■ **Supplied material**
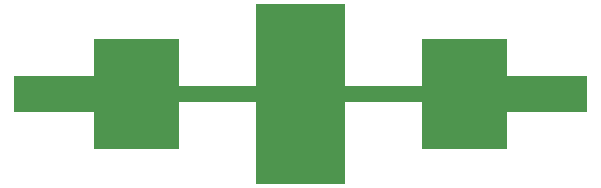
<source format=gbr>
G04 AWR Design Environment 15.04 *
G04 RS274-X Output Version 0.1 *
%FSLAX36Y36*%
%MOMM*%
%SFA1B1*%
%ADD10C,.010*%

G36*
X42830000Y-5710000D02*
Y-1707800D01*
X36300000D01*
Y-8638000D01*
X28829000D01*
Y-1707800D01*
X22299000D01*
Y-5710000D01*
X15089000D01*
Y-2563770D01*
X8327000D01*
Y457770D01*
X15089000D01*
Y3604000D01*
X22299000D01*
Y-398200D01*
X28829000D01*
Y6532000D01*
X36300000D01*
Y-398200D01*
X42830000D01*
Y3604000D01*
X50040000D01*
Y457770D01*
X56802000D01*
Y-2563770D01*
X50040000D01*
Y-5710000D01*
X42830000D01*
G37*
M02*
G04 End of Data *

</source>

■ **Exercise details**
I'd like every record printed exactly, with the pictures left out.

■ **Result of this task**
<source format=gbr>
G04 AWR Design Environment 15.04 *
G04 RS274-X Output Version 0.1 *
%FSLAX36Y36*%
%MOMM*%
%SFA1B1*%
%ADD10C,.010*%

G36*
X42830000Y-5710000D02*
Y-1707800D01*
X36300000D01*
Y-8638000D01*
X28829000D01*
Y-1707800D01*
X22299000D01*
Y-5710000D01*
X15089000D01*
Y-2563770D01*
X8327000D01*
Y457770D01*
X15089000D01*
Y3604000D01*
X22299000D01*
Y-398200D01*
X28829000D01*
Y6532000D01*
X36300000D01*
Y-398200D01*
X42830000D01*
Y3604000D01*
X50040000D01*
Y457770D01*
X56802000D01*
Y-2563770D01*
X50040000D01*
Y-5710000D01*
X42830000D01*
G37*
M02*
G04 End of Data *

</source>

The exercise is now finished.